▶ **What the task asks**
Please duplicate the lines exactly, beginning with the very first line and stopping after the line that contains "spazio accogliente e confortevole in spazi", with both of those lines included.

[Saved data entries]
▬▬▬

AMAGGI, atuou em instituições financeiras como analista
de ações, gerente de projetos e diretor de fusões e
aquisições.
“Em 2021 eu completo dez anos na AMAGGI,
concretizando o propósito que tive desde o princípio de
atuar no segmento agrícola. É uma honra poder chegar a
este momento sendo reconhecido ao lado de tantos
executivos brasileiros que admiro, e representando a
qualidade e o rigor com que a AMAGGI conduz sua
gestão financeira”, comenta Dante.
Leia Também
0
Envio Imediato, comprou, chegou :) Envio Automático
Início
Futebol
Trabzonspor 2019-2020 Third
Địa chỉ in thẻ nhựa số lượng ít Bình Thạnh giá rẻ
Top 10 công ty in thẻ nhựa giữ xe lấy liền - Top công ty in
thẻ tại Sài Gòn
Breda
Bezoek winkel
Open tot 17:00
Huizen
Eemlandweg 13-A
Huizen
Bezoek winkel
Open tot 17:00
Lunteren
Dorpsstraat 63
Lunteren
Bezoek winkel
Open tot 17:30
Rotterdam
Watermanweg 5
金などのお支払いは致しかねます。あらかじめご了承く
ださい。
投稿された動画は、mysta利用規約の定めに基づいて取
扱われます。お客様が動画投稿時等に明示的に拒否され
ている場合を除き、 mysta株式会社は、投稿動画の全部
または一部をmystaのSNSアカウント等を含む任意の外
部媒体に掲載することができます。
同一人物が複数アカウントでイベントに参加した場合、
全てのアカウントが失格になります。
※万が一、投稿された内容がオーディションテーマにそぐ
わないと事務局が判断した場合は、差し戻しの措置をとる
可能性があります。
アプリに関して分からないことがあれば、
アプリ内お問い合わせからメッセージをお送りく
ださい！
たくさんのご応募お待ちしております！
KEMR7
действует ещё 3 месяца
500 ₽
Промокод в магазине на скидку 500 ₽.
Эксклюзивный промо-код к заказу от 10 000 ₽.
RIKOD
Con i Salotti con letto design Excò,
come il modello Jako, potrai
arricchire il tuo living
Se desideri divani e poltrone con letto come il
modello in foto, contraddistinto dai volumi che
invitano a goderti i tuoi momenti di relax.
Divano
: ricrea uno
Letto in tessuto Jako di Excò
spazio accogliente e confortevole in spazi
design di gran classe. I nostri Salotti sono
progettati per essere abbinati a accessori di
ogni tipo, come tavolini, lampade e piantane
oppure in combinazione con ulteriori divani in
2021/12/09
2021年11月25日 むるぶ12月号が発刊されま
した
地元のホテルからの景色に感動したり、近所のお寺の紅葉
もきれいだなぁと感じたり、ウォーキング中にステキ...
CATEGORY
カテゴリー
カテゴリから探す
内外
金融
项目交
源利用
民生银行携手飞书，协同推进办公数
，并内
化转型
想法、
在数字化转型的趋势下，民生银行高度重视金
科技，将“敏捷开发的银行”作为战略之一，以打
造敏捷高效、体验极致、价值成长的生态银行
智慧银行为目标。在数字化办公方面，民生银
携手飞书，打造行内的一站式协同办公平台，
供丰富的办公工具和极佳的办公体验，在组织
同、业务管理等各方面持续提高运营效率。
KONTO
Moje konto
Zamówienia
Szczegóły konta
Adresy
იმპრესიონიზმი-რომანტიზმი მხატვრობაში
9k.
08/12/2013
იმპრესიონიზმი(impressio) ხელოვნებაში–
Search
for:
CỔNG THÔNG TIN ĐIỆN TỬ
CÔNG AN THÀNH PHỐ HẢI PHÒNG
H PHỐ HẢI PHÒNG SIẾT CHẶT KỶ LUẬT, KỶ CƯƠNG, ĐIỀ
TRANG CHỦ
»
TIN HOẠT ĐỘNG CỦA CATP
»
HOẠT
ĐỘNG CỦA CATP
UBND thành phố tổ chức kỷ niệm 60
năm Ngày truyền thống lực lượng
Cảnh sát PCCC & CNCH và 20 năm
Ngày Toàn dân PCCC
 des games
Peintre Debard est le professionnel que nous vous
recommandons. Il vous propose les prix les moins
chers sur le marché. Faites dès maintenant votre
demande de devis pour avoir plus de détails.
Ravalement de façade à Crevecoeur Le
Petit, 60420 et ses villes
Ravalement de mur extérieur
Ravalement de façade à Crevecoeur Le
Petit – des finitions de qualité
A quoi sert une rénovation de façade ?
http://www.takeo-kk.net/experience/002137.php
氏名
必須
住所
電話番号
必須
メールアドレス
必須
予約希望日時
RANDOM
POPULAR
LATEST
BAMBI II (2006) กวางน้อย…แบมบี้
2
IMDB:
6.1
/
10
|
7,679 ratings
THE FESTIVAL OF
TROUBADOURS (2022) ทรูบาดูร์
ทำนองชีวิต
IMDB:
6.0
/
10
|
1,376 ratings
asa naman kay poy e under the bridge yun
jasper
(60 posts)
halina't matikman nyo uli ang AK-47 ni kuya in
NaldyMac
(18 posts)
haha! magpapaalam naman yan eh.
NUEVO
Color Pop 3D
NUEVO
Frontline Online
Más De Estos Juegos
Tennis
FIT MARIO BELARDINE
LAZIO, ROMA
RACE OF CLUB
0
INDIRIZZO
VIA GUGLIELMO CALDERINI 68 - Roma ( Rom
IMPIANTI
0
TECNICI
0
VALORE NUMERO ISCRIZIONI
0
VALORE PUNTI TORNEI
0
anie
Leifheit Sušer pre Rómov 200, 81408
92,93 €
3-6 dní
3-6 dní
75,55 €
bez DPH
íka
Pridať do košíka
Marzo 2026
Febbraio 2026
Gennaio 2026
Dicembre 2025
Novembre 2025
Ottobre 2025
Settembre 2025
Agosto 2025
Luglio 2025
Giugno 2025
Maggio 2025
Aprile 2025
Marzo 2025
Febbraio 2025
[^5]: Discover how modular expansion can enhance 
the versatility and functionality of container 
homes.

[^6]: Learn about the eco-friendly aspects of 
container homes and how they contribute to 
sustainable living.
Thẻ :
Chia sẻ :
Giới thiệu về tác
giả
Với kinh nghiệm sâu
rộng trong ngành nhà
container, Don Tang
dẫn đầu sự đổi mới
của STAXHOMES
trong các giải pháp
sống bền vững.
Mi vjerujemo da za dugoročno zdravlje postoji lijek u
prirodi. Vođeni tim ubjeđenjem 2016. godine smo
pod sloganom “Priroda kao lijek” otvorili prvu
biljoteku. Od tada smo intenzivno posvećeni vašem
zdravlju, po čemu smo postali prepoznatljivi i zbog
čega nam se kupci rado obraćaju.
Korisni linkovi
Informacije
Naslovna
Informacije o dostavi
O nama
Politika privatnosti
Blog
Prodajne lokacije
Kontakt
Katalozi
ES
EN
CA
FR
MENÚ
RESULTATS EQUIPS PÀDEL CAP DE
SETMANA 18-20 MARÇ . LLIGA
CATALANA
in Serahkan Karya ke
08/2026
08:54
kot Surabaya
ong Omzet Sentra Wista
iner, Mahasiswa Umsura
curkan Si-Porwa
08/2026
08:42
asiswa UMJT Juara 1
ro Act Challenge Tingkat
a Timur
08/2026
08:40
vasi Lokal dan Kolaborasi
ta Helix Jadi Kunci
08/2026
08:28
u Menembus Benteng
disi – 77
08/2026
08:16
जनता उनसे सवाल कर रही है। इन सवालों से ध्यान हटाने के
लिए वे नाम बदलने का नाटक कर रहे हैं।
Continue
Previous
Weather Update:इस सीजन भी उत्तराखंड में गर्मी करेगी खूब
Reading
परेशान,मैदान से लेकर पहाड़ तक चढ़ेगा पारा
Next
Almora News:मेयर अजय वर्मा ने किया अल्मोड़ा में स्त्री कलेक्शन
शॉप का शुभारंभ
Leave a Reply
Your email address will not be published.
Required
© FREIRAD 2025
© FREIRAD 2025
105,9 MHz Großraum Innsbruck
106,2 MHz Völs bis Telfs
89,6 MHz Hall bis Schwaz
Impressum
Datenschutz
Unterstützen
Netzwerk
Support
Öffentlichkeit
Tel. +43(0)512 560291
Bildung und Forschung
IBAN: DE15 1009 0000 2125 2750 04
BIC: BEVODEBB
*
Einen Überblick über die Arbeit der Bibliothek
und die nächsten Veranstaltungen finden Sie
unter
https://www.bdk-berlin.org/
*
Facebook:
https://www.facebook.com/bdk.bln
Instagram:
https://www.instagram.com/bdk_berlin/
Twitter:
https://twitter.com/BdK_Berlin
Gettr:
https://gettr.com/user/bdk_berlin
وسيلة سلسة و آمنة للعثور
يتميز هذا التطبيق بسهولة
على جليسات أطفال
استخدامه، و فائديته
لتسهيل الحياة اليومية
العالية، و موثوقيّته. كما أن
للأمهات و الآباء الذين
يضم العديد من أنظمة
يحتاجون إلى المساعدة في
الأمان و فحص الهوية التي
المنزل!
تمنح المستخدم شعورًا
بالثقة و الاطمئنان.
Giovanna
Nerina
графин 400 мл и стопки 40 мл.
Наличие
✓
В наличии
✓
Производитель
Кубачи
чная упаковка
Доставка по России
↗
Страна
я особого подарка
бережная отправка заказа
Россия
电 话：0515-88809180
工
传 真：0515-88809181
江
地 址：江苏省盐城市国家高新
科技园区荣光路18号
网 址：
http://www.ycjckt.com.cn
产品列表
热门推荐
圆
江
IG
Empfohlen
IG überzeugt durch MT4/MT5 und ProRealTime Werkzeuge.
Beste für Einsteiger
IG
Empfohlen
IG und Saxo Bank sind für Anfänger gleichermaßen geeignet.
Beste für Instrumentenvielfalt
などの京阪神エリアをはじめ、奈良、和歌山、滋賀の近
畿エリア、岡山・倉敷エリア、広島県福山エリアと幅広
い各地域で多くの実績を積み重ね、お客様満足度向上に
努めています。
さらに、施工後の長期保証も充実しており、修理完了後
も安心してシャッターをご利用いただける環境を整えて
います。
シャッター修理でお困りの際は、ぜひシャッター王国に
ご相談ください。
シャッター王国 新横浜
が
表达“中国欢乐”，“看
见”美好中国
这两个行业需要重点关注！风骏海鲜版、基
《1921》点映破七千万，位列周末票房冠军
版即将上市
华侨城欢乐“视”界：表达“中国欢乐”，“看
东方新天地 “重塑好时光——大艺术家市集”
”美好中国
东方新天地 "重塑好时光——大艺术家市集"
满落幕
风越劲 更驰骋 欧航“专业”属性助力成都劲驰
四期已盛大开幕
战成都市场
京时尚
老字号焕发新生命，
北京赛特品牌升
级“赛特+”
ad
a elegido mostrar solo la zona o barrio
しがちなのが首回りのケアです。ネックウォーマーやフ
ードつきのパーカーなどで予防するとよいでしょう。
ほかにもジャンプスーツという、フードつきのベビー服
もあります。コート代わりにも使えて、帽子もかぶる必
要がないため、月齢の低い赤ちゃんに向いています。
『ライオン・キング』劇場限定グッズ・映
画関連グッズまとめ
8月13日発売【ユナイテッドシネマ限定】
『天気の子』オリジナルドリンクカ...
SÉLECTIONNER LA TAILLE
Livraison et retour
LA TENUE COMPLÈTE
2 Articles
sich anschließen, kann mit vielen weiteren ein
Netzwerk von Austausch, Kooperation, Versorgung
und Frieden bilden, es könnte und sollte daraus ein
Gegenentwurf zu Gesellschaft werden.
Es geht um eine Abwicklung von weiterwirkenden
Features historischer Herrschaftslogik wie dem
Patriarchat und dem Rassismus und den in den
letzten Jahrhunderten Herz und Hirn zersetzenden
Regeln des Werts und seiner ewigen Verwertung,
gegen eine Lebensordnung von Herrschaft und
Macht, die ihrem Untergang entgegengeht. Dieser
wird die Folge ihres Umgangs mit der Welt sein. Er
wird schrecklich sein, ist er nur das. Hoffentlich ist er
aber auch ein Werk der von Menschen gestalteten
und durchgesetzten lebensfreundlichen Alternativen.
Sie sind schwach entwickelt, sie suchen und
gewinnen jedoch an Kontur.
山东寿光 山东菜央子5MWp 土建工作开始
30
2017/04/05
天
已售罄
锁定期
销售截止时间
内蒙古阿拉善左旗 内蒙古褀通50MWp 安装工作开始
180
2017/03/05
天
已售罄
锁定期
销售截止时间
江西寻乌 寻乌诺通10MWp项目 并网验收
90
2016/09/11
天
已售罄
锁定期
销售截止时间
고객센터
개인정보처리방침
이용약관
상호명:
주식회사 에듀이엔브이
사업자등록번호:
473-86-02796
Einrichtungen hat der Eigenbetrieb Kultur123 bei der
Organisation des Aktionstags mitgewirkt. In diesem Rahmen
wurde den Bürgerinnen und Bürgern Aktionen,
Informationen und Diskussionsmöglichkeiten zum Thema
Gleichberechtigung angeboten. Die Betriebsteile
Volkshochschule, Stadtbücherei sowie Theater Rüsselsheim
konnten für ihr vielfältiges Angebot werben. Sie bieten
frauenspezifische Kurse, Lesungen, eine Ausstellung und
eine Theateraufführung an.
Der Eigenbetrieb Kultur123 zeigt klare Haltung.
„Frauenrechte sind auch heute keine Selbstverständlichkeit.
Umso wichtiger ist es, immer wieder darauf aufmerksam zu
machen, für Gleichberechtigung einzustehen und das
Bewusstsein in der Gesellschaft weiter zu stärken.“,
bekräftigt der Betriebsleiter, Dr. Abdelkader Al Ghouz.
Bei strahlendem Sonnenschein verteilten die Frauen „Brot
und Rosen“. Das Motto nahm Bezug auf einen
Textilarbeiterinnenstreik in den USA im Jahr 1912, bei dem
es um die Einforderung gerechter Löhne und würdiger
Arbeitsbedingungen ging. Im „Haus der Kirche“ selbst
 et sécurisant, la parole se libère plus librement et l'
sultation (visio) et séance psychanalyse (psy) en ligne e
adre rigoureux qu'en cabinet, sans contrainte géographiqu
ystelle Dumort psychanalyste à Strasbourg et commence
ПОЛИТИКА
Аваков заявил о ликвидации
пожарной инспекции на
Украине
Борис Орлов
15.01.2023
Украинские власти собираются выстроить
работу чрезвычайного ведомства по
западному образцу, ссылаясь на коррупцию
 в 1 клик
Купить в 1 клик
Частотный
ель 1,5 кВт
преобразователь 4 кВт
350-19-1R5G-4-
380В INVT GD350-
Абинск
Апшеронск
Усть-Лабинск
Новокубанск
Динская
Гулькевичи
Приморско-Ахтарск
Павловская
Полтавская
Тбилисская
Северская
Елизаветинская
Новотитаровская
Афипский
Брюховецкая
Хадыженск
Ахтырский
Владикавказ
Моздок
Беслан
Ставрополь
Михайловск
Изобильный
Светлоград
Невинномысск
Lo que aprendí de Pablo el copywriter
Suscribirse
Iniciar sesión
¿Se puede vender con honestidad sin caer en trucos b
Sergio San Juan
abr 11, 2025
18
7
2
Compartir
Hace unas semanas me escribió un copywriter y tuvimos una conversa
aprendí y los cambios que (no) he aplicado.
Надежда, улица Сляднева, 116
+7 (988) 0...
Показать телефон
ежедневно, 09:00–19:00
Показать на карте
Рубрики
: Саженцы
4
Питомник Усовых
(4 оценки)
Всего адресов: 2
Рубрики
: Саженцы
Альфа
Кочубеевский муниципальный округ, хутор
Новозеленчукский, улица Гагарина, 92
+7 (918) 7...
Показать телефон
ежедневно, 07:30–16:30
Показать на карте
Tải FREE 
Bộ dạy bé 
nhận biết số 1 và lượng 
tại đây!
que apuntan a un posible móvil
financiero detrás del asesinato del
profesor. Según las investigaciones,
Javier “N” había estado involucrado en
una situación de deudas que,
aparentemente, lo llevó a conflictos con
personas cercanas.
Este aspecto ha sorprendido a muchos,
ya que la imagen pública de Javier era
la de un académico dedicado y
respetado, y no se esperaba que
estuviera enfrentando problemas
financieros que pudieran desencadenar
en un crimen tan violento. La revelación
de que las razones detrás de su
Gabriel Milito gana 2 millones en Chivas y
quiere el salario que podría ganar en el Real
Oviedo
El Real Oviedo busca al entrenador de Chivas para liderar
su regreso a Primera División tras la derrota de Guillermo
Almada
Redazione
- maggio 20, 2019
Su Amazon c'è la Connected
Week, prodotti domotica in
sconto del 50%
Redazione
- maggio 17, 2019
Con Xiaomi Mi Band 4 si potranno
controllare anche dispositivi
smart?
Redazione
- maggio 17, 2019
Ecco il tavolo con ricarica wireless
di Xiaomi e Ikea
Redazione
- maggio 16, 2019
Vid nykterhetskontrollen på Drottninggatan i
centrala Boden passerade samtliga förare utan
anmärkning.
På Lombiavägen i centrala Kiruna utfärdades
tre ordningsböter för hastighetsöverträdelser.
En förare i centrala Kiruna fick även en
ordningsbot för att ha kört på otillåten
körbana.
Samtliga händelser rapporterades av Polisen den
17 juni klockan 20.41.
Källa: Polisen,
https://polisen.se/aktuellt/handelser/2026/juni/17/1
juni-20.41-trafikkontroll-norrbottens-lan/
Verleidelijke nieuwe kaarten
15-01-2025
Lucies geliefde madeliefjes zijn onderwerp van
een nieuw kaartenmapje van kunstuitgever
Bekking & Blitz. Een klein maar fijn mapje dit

▬▬▬

▶ **Output**
AMAGGI, atuou em instituições financeiras como analista
de ações, gerente de projetos e diretor de fusões e
aquisições.
“Em 2021 eu completo dez anos na AMAGGI,
concretizando o propósito que tive desde o princípio de
atuar no segmento agrícola. É uma honra poder chegar a
este momento sendo reconhecido ao lado de tantos
executivos brasileiros que admiro, e representando a
qualidade e o rigor com que a AMAGGI conduz sua
gestão financeira”, comenta Dante.
Leia Também
0
Envio Imediato, comprou, chegou :) Envio Automático
Início
Futebol
Trabzonspor 2019-2020 Third
Địa chỉ in thẻ nhựa số lượng ít Bình Thạnh giá rẻ
Top 10 công ty in thẻ nhựa giữ xe lấy liền - Top công ty in
thẻ tại Sài Gòn
Breda
Bezoek winkel
Open tot 17:00
Huizen
Eemlandweg 13-A
Huizen
Bezoek winkel
Open tot 17:00
Lunteren
Dorpsstraat 63
Lunteren
Bezoek winkel
Open tot 17:30
Rotterdam
Watermanweg 5
金などのお支払いは致しかねます。あらかじめご了承く
ださい。
投稿された動画は、mysta利用規約の定めに基づいて取
扱われます。お客様が動画投稿時等に明示的に拒否され
ている場合を除き、 mysta株式会社は、投稿動画の全部
または一部をmystaのSNSアカウント等を含む任意の外
部媒体に掲載することができます。
同一人物が複数アカウントでイベントに参加した場合、
全てのアカウントが失格になります。
※万が一、投稿された内容がオーディションテーマにそぐ
わないと事務局が判断した場合は、差し戻しの措置をとる
可能性があります。
アプリに関して分からないことがあれば、
アプリ内お問い合わせからメッセージをお送りく
ださい！
たくさんのご応募お待ちしております！
KEMR7
действует ещё 3 месяца
500 ₽
Промокод в магазине на скидку 500 ₽.
Эксклюзивный промо-код к заказу от 10 000 ₽.
RIKOD
Con i Salotti con letto design Excò,
come il modello Jako, potrai
arricchire il tuo living
Se desideri divani e poltrone con letto come il
modello in foto, contraddistinto dai volumi che
invitano a goderti i tuoi momenti di relax.
Divano
: ricrea uno
Letto in tessuto Jako di Excò
spazio accogliente e confortevole in spazi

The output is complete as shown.